A story from the class of 2022 exemplifies MA–EX graduates. At its heart is Andrew Kastner, an independent artist, and Fourth Floor Design Collective, an emerging design studio co-founded by Natalie Adam and Alex Morpurgo. Three years ago, Kastner, Adam, and Morpurgo were stepping beyond their roles as classmates at the GWU Corcoran; now, by working together and with others in their growing network, they are transforming their graduate school efforts and aspirations into professional accomplishments.
The outgrowth of a practice that Adam and Morpurgo developed while they were students, Fourth Floor Design Collective is currently working on a project that is a realization of Kastner’s graduate research, which reimagined wayside signs as wordless prompts for encouraging deep observation of place. He proposed a redesign of the didactics at Kenilworth Aquatic Gardens in Washington, DC, as a case study in conveying environmental and historical meaning without text.

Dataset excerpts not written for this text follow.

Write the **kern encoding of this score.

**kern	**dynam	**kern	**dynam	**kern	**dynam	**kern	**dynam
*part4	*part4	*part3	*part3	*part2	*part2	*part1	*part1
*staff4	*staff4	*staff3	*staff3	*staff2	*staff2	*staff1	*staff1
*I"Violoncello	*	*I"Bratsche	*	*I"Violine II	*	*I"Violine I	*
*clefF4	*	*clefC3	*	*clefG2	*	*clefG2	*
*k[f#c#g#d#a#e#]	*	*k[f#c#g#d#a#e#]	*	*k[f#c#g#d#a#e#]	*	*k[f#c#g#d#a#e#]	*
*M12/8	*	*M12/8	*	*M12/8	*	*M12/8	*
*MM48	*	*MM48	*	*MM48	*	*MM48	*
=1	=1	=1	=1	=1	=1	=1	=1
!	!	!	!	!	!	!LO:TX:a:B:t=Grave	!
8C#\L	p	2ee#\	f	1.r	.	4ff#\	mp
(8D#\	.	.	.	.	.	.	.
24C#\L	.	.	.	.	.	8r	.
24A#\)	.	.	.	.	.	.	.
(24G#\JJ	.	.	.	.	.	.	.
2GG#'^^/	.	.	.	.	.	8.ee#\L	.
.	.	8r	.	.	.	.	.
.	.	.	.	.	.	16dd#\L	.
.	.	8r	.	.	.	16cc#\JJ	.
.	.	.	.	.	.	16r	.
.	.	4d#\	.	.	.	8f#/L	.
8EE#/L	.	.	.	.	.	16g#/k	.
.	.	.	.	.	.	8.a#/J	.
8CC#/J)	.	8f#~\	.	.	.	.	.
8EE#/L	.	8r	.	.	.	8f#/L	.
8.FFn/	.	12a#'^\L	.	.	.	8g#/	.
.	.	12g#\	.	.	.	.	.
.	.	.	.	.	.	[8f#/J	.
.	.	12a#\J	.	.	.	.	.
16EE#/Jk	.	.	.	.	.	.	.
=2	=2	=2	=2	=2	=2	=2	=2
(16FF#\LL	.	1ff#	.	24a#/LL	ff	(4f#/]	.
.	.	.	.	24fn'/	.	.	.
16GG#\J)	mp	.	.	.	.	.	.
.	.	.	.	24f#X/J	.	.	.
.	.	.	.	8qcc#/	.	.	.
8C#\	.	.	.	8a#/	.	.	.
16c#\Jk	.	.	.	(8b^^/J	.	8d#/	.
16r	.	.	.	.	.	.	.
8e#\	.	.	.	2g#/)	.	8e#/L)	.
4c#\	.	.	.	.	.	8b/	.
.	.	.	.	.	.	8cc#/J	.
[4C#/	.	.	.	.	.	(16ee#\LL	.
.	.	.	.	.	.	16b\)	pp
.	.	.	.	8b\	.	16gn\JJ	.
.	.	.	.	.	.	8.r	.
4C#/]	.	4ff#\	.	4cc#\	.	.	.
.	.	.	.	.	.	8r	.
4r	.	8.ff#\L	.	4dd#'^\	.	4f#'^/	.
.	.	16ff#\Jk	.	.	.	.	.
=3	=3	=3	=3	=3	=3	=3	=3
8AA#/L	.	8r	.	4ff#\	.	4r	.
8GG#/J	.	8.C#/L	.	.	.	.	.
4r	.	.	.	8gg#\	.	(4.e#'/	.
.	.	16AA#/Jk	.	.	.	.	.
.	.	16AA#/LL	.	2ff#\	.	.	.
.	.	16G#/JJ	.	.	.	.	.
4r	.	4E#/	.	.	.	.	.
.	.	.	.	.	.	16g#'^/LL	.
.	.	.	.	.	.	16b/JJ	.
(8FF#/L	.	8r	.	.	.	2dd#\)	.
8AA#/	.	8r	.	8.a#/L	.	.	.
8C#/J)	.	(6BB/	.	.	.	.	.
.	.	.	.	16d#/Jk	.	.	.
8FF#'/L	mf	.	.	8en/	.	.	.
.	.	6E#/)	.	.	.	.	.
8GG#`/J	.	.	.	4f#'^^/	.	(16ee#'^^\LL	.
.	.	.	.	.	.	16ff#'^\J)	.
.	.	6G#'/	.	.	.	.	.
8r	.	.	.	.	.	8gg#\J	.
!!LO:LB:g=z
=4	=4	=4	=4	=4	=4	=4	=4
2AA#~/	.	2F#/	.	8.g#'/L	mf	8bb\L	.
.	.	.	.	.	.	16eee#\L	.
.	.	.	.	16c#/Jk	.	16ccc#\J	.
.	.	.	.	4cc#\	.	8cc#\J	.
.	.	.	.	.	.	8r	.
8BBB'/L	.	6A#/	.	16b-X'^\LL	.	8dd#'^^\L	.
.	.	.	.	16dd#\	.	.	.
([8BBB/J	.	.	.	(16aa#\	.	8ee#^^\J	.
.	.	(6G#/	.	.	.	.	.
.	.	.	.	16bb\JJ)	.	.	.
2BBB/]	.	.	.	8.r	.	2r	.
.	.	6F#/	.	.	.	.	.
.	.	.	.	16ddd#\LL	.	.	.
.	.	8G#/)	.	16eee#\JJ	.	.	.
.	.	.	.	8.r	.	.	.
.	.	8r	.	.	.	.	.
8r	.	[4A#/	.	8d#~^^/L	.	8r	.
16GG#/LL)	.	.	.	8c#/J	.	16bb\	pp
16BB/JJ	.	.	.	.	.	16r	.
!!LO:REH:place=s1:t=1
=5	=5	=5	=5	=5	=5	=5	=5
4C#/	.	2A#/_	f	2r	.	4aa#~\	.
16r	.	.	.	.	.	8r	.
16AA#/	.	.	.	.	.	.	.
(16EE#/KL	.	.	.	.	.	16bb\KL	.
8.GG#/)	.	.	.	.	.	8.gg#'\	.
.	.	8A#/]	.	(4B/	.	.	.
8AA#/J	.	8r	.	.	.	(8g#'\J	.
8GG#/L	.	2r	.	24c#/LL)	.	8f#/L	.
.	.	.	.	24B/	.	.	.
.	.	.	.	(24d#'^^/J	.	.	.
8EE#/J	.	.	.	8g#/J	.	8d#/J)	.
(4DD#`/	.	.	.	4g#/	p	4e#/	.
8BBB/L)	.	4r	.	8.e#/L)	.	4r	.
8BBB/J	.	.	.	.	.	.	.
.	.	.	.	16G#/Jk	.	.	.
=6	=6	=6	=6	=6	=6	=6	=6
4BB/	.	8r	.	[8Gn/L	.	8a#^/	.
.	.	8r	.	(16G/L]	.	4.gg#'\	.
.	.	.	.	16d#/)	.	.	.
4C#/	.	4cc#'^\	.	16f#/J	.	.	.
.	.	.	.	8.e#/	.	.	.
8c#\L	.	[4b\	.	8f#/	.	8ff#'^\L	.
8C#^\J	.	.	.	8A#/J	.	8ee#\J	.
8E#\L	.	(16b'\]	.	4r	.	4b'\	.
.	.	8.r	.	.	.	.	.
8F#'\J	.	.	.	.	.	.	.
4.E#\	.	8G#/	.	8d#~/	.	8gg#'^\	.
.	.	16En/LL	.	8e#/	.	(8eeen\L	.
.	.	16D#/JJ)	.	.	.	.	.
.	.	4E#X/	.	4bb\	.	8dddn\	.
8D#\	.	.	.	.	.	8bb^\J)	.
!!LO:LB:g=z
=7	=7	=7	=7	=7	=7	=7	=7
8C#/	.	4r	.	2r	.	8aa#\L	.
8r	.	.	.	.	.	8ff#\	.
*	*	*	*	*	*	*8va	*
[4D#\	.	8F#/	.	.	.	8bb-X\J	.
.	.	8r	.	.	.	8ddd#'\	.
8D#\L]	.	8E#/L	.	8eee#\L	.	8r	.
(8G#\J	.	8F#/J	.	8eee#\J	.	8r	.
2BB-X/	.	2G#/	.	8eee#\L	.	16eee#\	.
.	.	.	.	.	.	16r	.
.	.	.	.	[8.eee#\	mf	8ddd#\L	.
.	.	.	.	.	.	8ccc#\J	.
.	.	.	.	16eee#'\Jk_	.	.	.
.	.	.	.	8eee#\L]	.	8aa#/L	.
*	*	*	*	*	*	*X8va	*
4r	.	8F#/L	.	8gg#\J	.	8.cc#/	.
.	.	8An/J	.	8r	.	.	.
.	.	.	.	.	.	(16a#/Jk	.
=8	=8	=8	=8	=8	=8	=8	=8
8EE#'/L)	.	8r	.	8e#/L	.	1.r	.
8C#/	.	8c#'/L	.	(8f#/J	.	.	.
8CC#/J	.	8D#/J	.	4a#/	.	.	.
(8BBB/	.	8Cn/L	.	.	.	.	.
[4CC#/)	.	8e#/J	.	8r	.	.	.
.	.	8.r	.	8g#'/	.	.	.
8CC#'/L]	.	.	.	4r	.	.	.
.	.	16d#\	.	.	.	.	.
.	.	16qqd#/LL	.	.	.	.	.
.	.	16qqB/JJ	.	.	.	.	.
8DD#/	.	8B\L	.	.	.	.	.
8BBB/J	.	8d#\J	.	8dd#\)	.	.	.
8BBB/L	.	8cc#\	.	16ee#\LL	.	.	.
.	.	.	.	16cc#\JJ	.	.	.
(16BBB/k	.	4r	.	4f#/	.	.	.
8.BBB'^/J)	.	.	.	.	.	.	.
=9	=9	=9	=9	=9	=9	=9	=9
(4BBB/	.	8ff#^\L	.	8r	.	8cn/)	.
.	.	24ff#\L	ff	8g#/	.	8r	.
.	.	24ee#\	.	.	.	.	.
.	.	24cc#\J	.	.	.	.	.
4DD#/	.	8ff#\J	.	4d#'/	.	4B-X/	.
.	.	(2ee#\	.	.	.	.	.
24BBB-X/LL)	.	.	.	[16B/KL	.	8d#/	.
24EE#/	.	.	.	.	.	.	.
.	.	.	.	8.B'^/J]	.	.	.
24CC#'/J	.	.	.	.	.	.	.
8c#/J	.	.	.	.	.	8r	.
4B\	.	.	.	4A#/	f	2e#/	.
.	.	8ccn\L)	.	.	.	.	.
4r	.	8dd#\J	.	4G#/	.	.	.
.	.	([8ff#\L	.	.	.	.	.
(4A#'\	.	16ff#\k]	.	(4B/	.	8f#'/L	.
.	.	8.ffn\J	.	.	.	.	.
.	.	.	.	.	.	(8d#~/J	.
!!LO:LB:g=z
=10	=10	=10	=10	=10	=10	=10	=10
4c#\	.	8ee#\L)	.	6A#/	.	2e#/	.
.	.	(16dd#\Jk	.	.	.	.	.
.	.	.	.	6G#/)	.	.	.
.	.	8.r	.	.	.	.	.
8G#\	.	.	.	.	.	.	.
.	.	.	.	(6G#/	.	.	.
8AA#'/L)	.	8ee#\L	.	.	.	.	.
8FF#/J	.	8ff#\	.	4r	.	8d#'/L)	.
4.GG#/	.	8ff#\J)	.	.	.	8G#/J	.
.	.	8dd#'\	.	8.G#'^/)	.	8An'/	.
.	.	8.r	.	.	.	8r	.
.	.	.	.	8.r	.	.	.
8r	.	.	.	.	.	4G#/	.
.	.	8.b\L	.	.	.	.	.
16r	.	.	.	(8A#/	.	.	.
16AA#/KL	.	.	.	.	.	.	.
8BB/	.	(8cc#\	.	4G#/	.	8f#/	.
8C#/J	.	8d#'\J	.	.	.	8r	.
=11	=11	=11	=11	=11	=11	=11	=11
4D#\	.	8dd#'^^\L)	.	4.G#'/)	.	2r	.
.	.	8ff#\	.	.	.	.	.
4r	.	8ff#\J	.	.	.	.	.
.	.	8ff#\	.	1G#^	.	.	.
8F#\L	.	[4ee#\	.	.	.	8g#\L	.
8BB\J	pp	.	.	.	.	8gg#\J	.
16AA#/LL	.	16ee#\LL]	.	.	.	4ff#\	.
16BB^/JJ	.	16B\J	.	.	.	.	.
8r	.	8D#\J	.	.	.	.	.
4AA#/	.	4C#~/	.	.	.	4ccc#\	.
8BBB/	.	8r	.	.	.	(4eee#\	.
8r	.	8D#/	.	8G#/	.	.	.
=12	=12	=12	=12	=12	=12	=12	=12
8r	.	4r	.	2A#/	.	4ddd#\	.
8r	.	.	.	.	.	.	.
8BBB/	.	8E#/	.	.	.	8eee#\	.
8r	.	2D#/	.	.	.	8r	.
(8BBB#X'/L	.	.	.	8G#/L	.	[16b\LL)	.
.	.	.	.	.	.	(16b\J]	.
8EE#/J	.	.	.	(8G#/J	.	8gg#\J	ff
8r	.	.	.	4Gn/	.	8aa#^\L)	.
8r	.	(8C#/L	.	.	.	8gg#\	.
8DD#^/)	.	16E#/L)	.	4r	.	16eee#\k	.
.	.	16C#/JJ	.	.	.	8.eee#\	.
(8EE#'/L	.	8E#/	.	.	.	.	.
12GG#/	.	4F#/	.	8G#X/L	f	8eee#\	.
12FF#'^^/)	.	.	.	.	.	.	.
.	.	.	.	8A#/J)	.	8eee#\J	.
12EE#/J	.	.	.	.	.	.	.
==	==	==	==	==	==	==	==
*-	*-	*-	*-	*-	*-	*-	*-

Not long after he graduated, in October 2022, Kastner suffered a massive stroke, leaving him with severe aphasia — the inability to express himself through speech or writing. Defying the odds and in a serendipitous twist of fate, he is now the 2024–25 Capital Fringe Down to Earth artist in residence at Kenilworth Aquatic Gardens, which invited him to advance his graduate proposal for Kenilworth’s signage. Through it, he is researching and collecting data about the park for an interactive app that will allow visitors to have augmented reality experiences at nine locations in the park.
While Kastner is the vision, the motivating force, and the glue for the app development, Fourth Floor Design Collective is the voice, providing verbal and visual support. Beyond this core trio, the effort is a show of collaborative force, drawing in an extensive network of contributors. Corey Howell, a GWU alumnus from the interaction design program, is doing 3D modeling and front-end asset design. Kevin Patton, interaction design faculty at the GWU Corcoran, is leading front and back-end development. Andrea Dietz, Kastner’s thesis instructor, and other MA–EX alumni act as critical advisors.
Kastner sees the work of the residency as a first experiment among many in designing for post-linguistic audience engagement. Fourth Floor Design Collective is using the project to strengthen ties to the community that gave them their start and to inform their creative practice. And all involved in — and aware of this group effort — appreciate it as an object lesson in overcoming adversity and starting all over, again.